[WHAT TO WORK ON]:
1. Reproduce the logging editorial from "How sad that" to "acres in Colorado.".
2. Extend the editorial on logging in national forests beyond its last sentence.

[QUOTED TEXT]:
----------

Here is an editorial regarding logging on national forests in the U.S.. It
comes from the Boulder, Co newspaper.  It pertains to Michigan since the
state contains large tracts of National Forest Lands.  I thought the folks
in Michigan would be interested in seeing what some other papers are saying
about our public forest lands.

Boulder Daily Camera -- October 6, 1998


Commercial logging takes unacceptable toll on national forests

The president was correct to say, "the only trouble with the movement for
the preservation of our forests is that it has not gone nearly far enough."

How sad that this statement - which holds true today - was uttered by
Theodore Roosevelt in 1908. Within a century, 95 percent of America's
original forests have been opened to logging and nearly 400,000 miles of
roads are now part of the landscape. More logging and new access roads in
national forests are a threat to remaining wilderness, including 4 million
acres in Colorado.

----------

[MATERIAL SHOWN]:
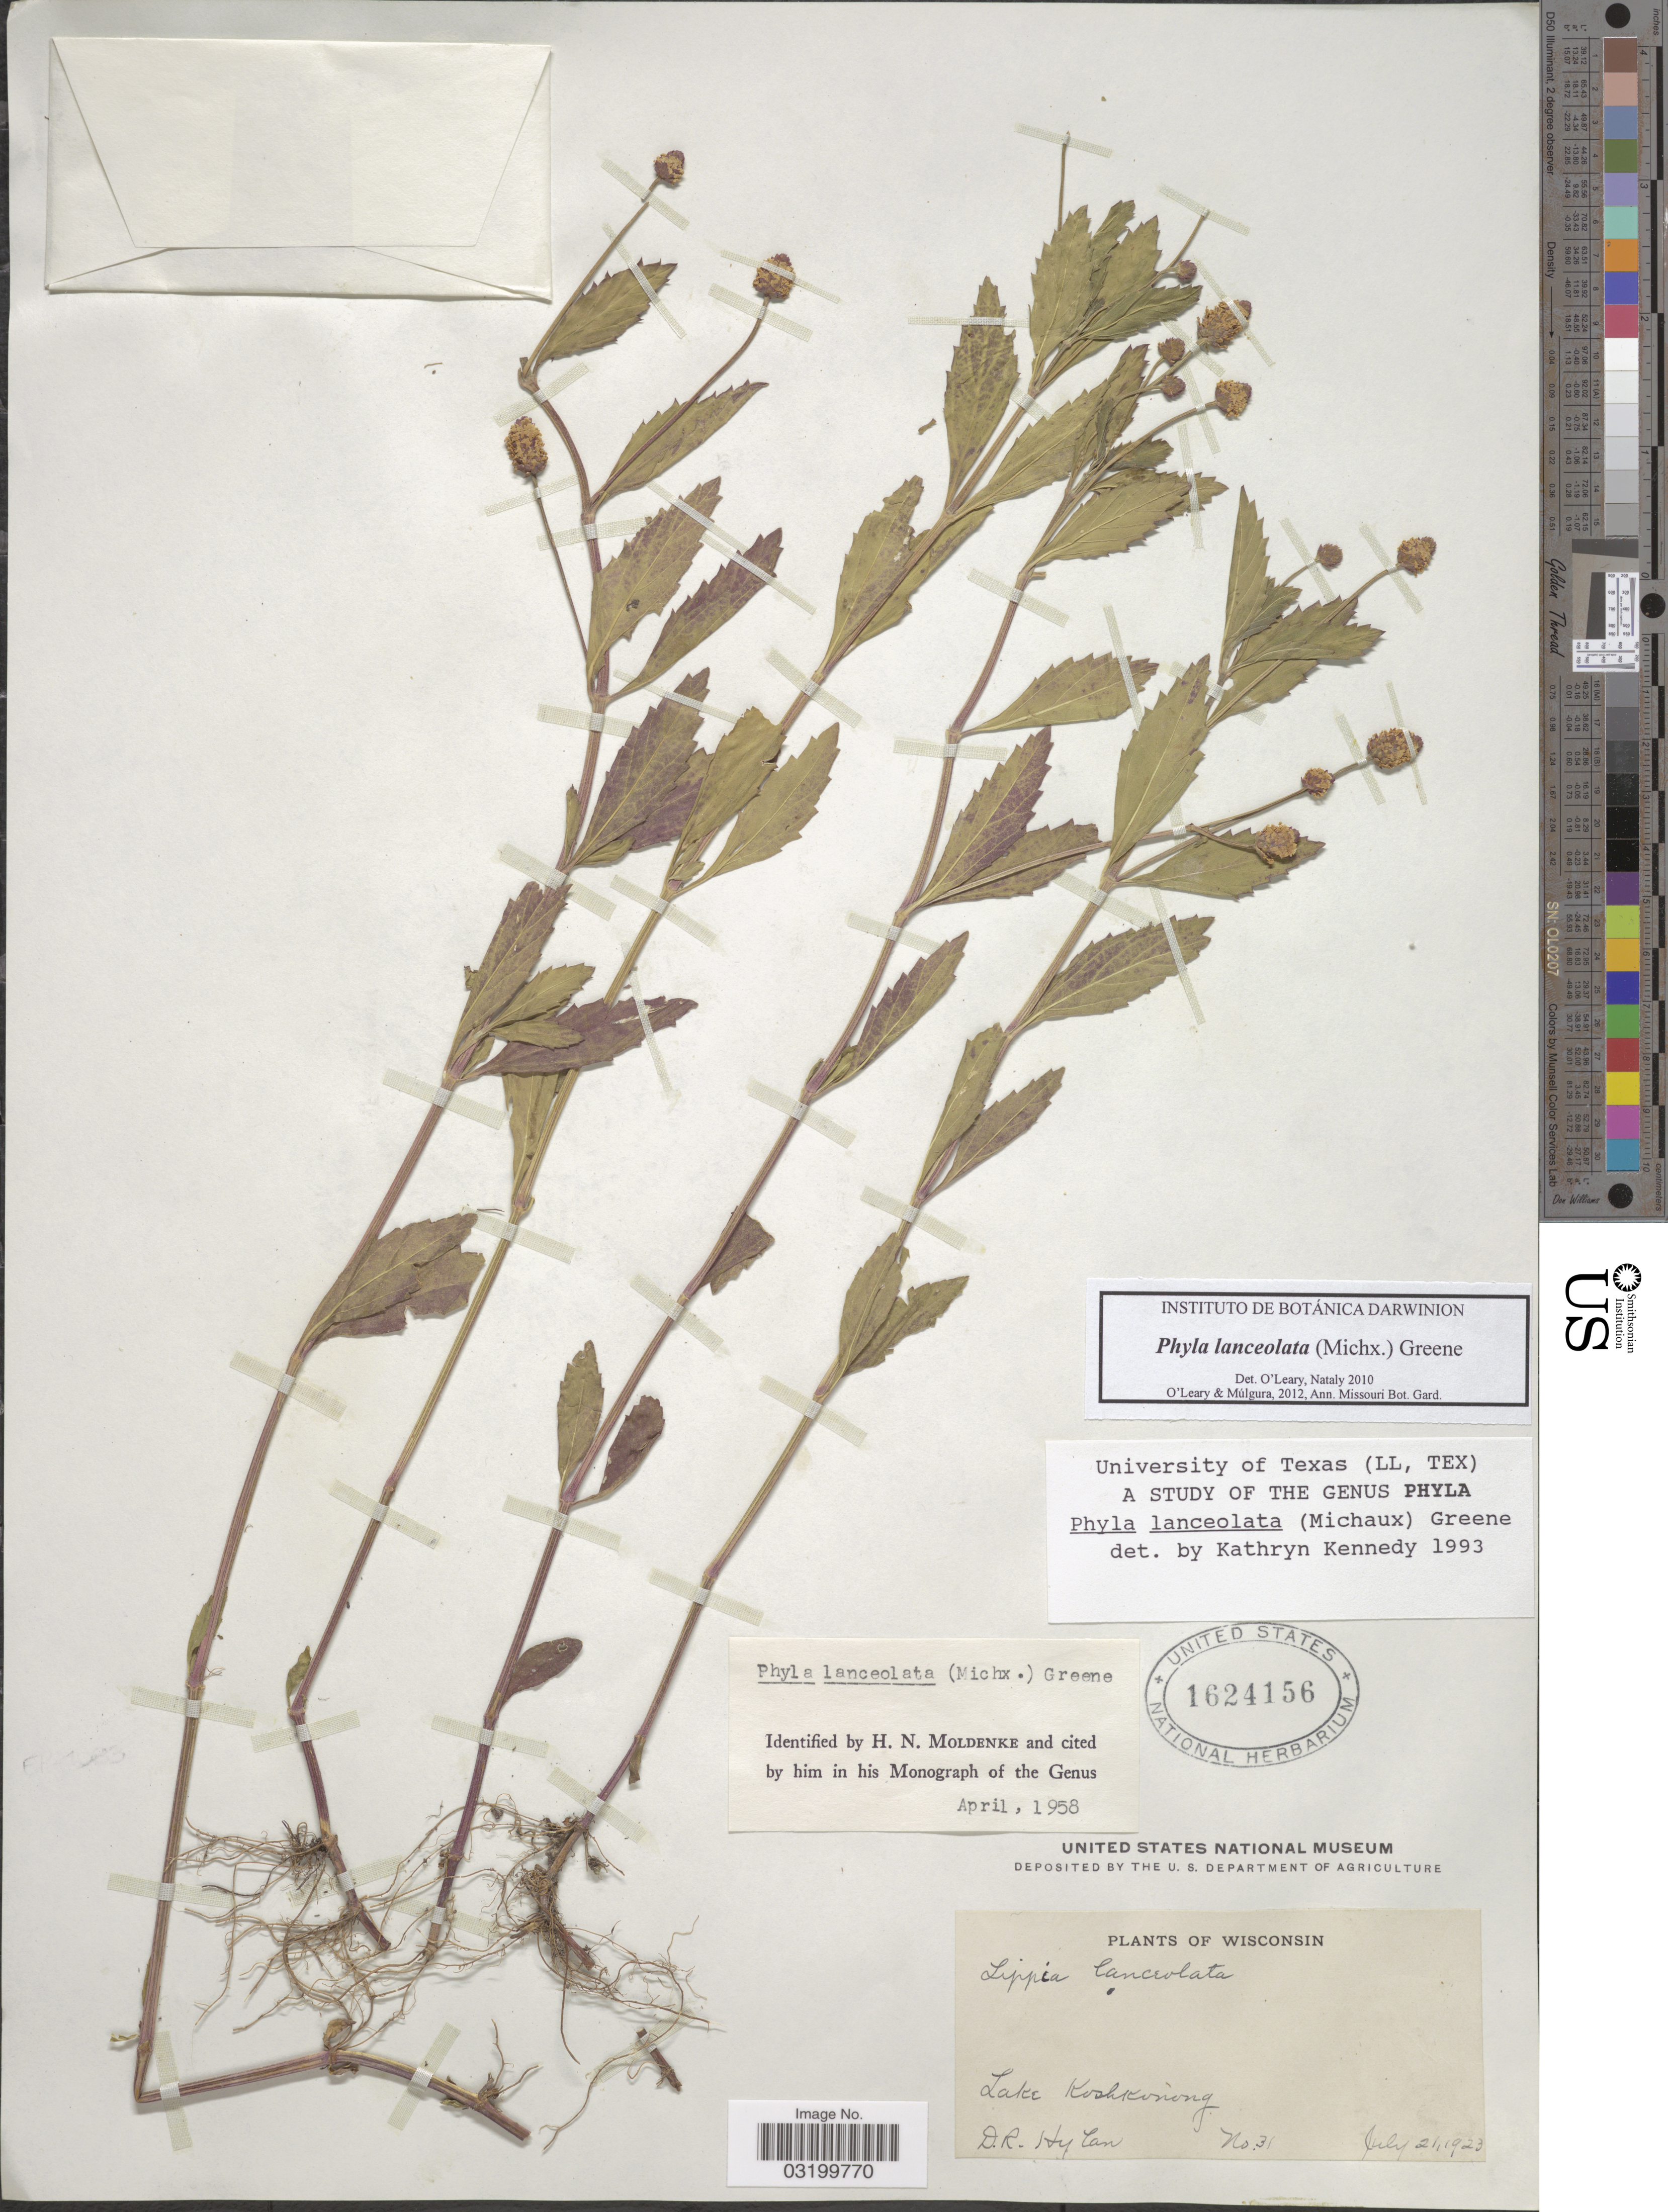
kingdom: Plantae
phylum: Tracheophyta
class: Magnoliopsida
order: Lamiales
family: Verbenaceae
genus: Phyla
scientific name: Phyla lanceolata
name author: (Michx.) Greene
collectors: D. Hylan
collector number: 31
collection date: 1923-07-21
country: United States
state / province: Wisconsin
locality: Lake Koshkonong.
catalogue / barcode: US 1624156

----------

[THE REPLIES]:
1.
How sad that this statement - which holds true today - was uttered by
Theodore Roosevelt in 1908. Within a century, 95 percent of America's
original forests have been opened to logging and nearly 400,000 miles of
roads are now part of the landscape. More logging and new access roads in
national forests are a threat to remaining wilderness, including 4 million
acres in Colorado.

2.
A coalition of 22 environmentalists, including Colorado's Ancient Forest
Rescue, has signed onto a lawsuit - the first of its kind - to halt
commercial logging on more than 191 million acres of national forest lands.
The lawsuit is a welcome sign that a wide variety of environmental
organizations, which often differ on forest management strategy, are
forces to aggressively pursue strong forest protections.

The lawsuit charges the U.S. Forest Service with failure to follow federal
mandates and produce a five-year plan to manage the nation's forest system.
The plaintiffs are asking a district court judge to bar timber sale
contracts until a forest management plan, which was due in 1995, is in

The forest service has essentially been placed under gag order by the
logging industry and sympathetic politicians in the nation's capital, who
were alarmed by a draft plan that showed logging contributes less to the
economy and health of the forests than other activities. Further, the 104th
Congress barred the forest service from issuing a final plan until Sept. 30
this year.

What the timber industry does not want reflected in a forest management
plan - but does want to hide from public view - is the toll commercial
logging takes on the forests and the taxpayer. While only 4 percent of the
U.S. wood supply is taken from national forests, taxpayers
lose hundreds of millions of dollars each year on timber subsidies. Among
other things, the government helps logging companies build access roads by
selling trees at a reduced price.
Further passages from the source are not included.